Danzare è per te sinonimo di sognare? Quali sono le emozioni che porti addosso quando sei sul palcoscenico?
«Beh, credo che nonostante il sogno si sia concretizzato un po’ di tempo fa, negherei dicendo che danzare non susciti in me emozioni e sensazioni che mi portano al di là di quella che è la realtà. Il palcoscenico è un tempio di emozioni e ritrarre un sogno, una favola o una battaglia ti porta comunque in un mondo parallelo, lontano da reali circostanze. Ammetto che a volte ci si possa sentire in ansia o sopraffatti prima di ballare, suppongo sia comunque dovuto alla difficoltà del passo portato in scena; in una live performance, in un attimo può succedere di tutto. Penso sia importante rimanere concentrati e cercare di non perdere di vista l’obiettivo».

Dalla Calabria ai più teatri più importanti del mondo, qual è la soddisfazione più grande che hai vissuto sotto il profilo professionale?
«Le soddisfazioni sono state tante. Con molta felicità ricordo sicuramente il percorso triennale in scuola a Dresda. È stato ricco di progetti, spettacoli e viaggi, per esempio mi permise di andare in America. Viaggio che ricorderò per sempre come una delle esperienze più belle della mia vita: è stato ciò che mi premeva più fare, un sogno realizzato direi. E per concludere, ovviamente, il sogno diventa realtà quando, una volta finita la scuola, inizi a lavorare in un teatro. Un altro momento indimenticabile è stato quando ricevetti il mio primo contratto di lavoro con il Teatro dell’Opera di Lipsia (dove attualmente mi trovo, con la compagnia di balletto)».

Quanto sono stati importanti gli insegnanti, la famiglia e gli amici nel corso della tua carriera?
«Importante, se non fondamentale ed insostituibile, è stata la presenza costante e l’appoggio della mia famiglia, che ha sempre creduto in me, sostenendomi anche quando le cose intorno a me si facevano dure. Gli insegnanti penso siano il pilastro più importante per la riuscita di un ballerino. Nella mia carriera sono stato fortunato ad averne incontrati tanti e diversi. Fa parte del percorso avere accanto un/a maestro/a che ti sprona e crede in te, ma anche che ti corregga e sgridi se necessario. Con gli amici, vabbé, condividi le più pazze avventure, risate e pezzi di vita. Ho parecchie persone che porto nel cuore, che mi hanno accompagnato tra adolescenza e crescita».

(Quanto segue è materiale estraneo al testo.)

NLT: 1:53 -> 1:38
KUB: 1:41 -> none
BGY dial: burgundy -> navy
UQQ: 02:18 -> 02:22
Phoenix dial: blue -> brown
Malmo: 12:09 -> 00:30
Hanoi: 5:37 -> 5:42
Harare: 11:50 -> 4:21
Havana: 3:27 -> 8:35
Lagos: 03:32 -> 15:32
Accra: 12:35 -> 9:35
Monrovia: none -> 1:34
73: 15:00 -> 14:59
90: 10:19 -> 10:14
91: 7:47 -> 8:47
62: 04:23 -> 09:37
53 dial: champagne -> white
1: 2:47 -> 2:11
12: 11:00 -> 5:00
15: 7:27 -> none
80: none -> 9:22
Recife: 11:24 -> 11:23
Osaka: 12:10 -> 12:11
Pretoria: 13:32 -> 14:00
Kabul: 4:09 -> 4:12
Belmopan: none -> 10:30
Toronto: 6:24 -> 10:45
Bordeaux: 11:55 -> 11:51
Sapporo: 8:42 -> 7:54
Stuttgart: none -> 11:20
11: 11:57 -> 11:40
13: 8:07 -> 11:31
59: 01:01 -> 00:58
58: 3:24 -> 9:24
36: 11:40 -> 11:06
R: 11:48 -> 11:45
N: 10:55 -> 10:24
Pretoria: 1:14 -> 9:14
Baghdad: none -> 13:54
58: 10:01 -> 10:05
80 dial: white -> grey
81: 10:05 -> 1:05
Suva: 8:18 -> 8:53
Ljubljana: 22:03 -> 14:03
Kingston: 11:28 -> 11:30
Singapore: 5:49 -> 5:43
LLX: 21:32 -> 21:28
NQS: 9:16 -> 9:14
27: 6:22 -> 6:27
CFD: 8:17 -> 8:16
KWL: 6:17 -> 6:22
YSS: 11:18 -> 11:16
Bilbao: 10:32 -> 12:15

Attualmente in cosa sei occupato e quali sono i progetti futuri?
«Attualmente abbiamo diversi spettacoli. Il repertorio della compagnia varia dalla danza classica a quella contemporanea. La stagione del teatro quest’anno termina a fine giugno e riprendiamo ad allenarci a metà agosto. Poi da lì si ricomincia. Progetti futuri, chissà! Io sono una persona aperta, quindi accetterei qualsiasi cosa si presenti al di là di ciò che svolgo quotidianamente. Mi piacerebbe spaziare, sempre nel mio ambito. Comincio ad interessarmi e a pensare come potrei usare quella che è appunto la mia passione, ma anche il mio lavoro».

Qual è il tuo rapporto con la Calabria? Ti manca quando sei in giro per il mondo?
«Quando penso di tornare in Calabria, prettamente per il periodo di vacanze estivo, il cuore si riempie di felicità. Sarà la nostalgia di casa, del mare e di quella leggerezza che solo il tuo paese può darti. Più tempo passa, meno torno... e questo fa un po’ male, soprattutto quando cominci a veder meno le persone care, più di quanto fossimo già abituati. Ripartire, vabbé, per me è una tragedia. Le lacrime sono tante e anche l’amarezza. Mi ci vuole un po’ per ristabilire l’equilibrio che ho durante l’anno quando sono fuori, perché tornare in Calabria vuol dire tanta spensieratezza. Il pensiero di casa è sempre con me, mi accompagna in qualsiasi cosa io faccia».

Grazie, Francesco.
«Grazie a te, Francesco! Spero non vi siate annoiati a leggere tutto. Se siete arrivati fino a giù, beh, ringrazio tutti voi per il vostro tempo e lo spazio dedicatomi. A presto!».